92nd Street YMCA a few years ago and listened to

a lecture by the Dali Lama. I am not a buddhist

or even very religious but the man actually glowed with happiness. He talked about it in a

Q&A afterwords and something he said has always stuck with me. He said that happiness is not something we achieve from the outside in, it must come from the inside out. His point was, if you

define your self-worth by what you own or can own,

you are playing a fools game. Someone will always have more and there will always be a bigger house to buy or a bigger yacht. The Dali Lama wasn't trying to sell us something. His goal was not to

convert but to teach.

Nick Foresta

Posted by: nick foresta on August 16, 2002 09:48 AM

I'll see your Bruce and raise you one:


Poor man wanna be rich.

Rich man wanna be king.

A king ain't satisfied until he rules everything.

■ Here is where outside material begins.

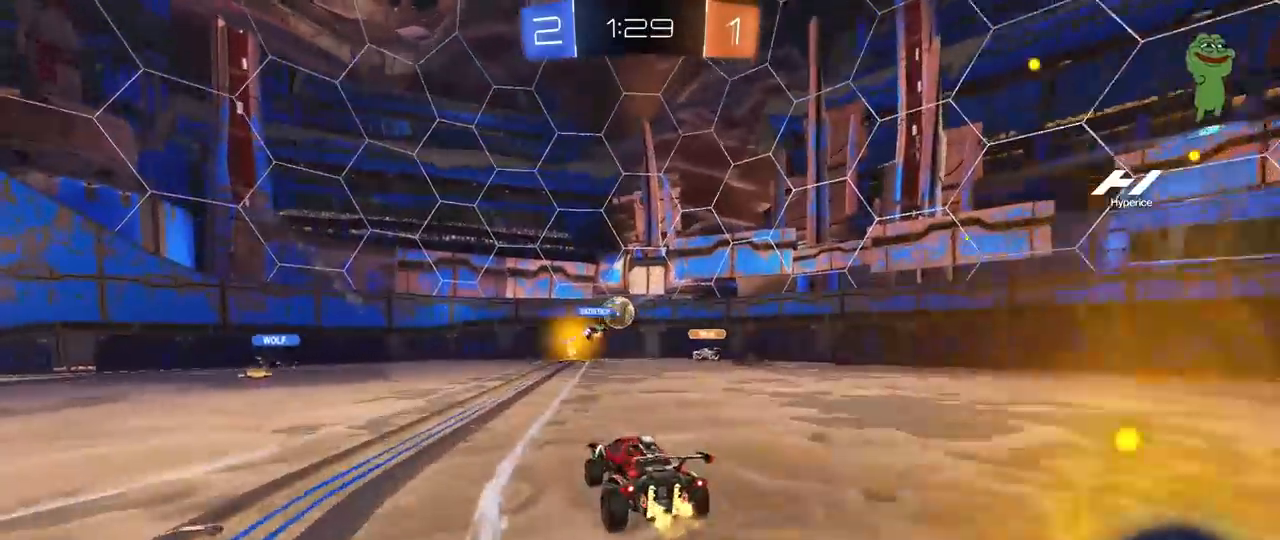
{"keys": ["w"], "mouse": [], "mouse_move": "still", "events": [[317, "a", "up"]]}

Posted by: Ken Doran on August 16, 2002 10:13 AM

I'll see your Bruce and raise you one:


Poor man wanna be rich.

Rich man wanna be king.

A king ain't satisfied until he rules everything.

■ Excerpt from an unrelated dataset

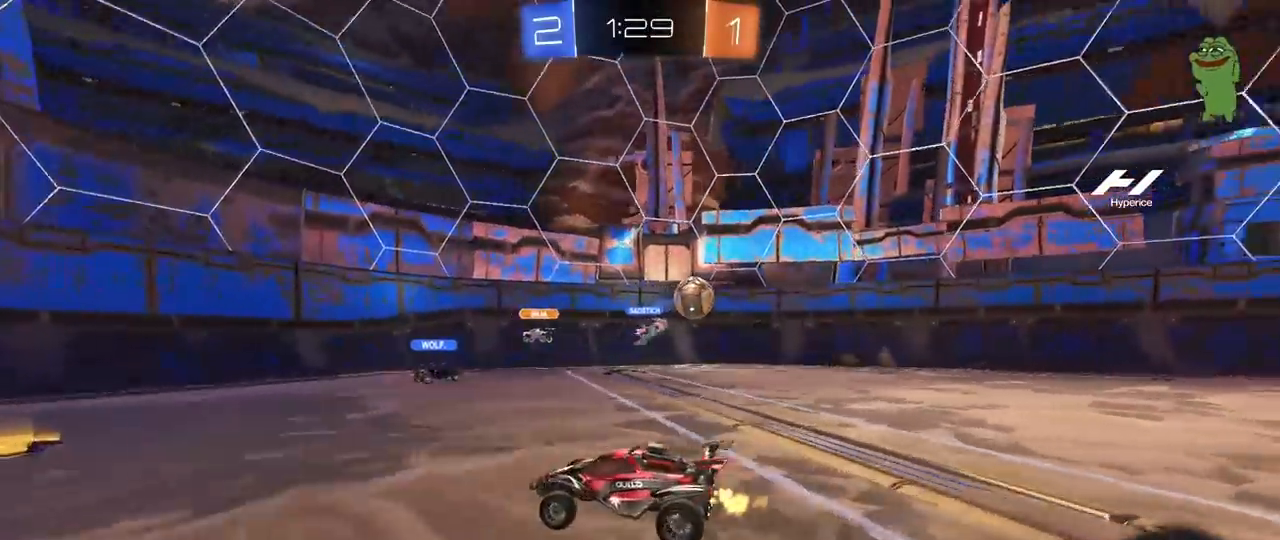
{"keys": ["a", "w"], "mouse": [], "mouse_move": "still", "events": [[183, "a", "down"]]}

Posted by: Ken Doran on August 16, 2002 10:13 AM

Remember bower birds. The males build marvelous nests full of decorations in hope of attracting a dream of a mate or mates or perhaps any mate. We are as birds in our way. Darwin would understand.

Posted by: on August 16, 2002 10:39 AM

As a rule of thumb, people will get sated (or think they will get sated) when they have achieved the next level in Maslow's Heirarchies. Someone who's starving will be sated when they have enough money to know where their next meal is coming from, and they have a safe home and hearth. Someone with a safe home will aspire to having love and belonging to a group. And so on.

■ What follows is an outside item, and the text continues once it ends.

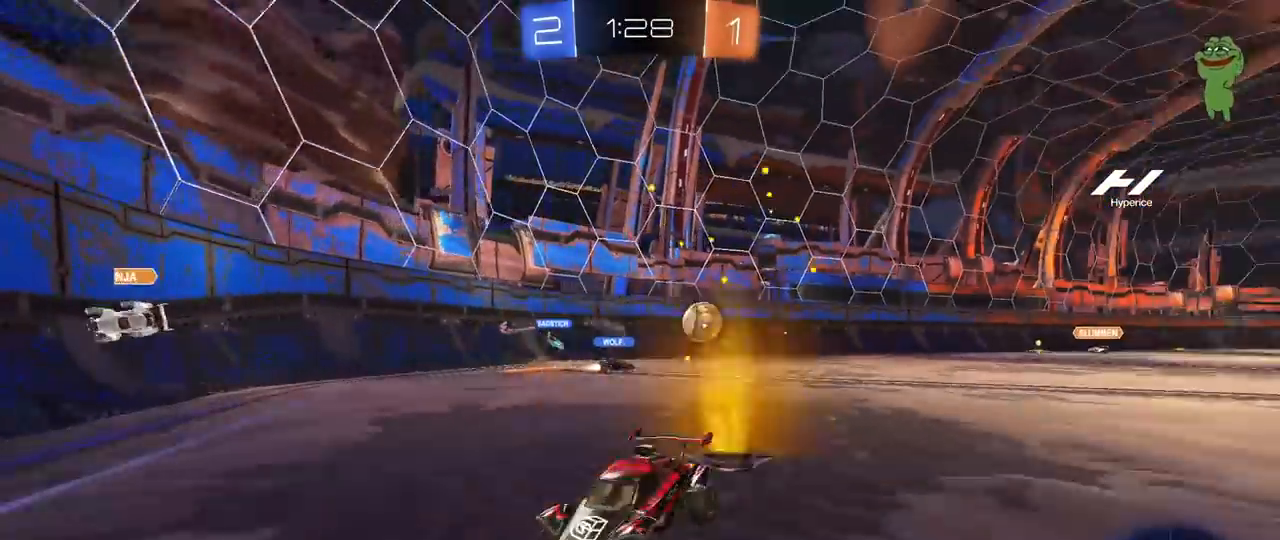
{"keys": ["a", "w"], "mouse": [], "mouse_move": "still", "events": []}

Gatby was right: The rich ARE different from you and me. They live in a different world and what it takes to sate them will be different. When people claim to find out "what really matters", it's usually the realization that they have been taking their place in Maslow's Heirarchies for granted, and that it wouldn't take too much change for them to get knocked down a level or two.

Sitcoms (and other forms of popular culture) play off these levels. Mary Tyler Moore was uprooted from her previous life, and spent 11 years being well-fed and safe but looking for belonging and love. The Jeffersons had achieved success, but were movin' on up to meet esteem needs. MASH was about (among other things) how well-educated and assured-of-a-good-job people would react when their safety and even their next meal was in danger. And so on.

Sorry for the mini-essay. I encourage everyone to send me money to see if it would be enough. Purely in the interests of science, of course.

Posted by: Dave Romm on August 16, 2002 12:58 PM

Love the "Moral Sentiments" passage. I notice that book seems to be experiencing something of a revival.

I'm pretty close to my indifference point, I think. But then, if I weren't easily sated,I wouldn't have become a professor: I've only recently equalled what I was making as a lawyer over ten years ago. We professors get our satisfaction mostly in non-financial ways.

As opposed to magazine publishers, apparently. I suppose it's been a long time since anyone actually thought of Jann Wenner as a countercultural icon, but this story surely puts that to rest once and for all!

Posted by: Glenn Reynolds on August 17, 2002 06:57 AM

Great thread.

One day, when I was in Washington on a hot, hot summer's night, I actually figured out what my optimal income would be:

$80,000 annually after-tax.

Not that I would say "no" to anything more, but I thought that that would be everything I wanted.

Then a Randite friend of mine and I sat down and figured out what we could live on if we absolutely had to:

$12,000 annually after-tax (although I don't think taxes are much of a hassle at that point; and yes, rents are much, much lower in Indiana; and yes, this was assuming a bachelor existence). The bulk of this -- after food, clothes, and housing -- was in books.

Point of story? It's much cheaper to change your expectations than it is to work harder to be (like fortunate people such as Glenn Reynolds) at the flat of your utility curve.

Posted by: Paul on August 20, 2002 01:12 PM

It also strikes me that, since much of the utility of wealth is positional, you can come closer to your satiation point by leaving Manhattan for Montana.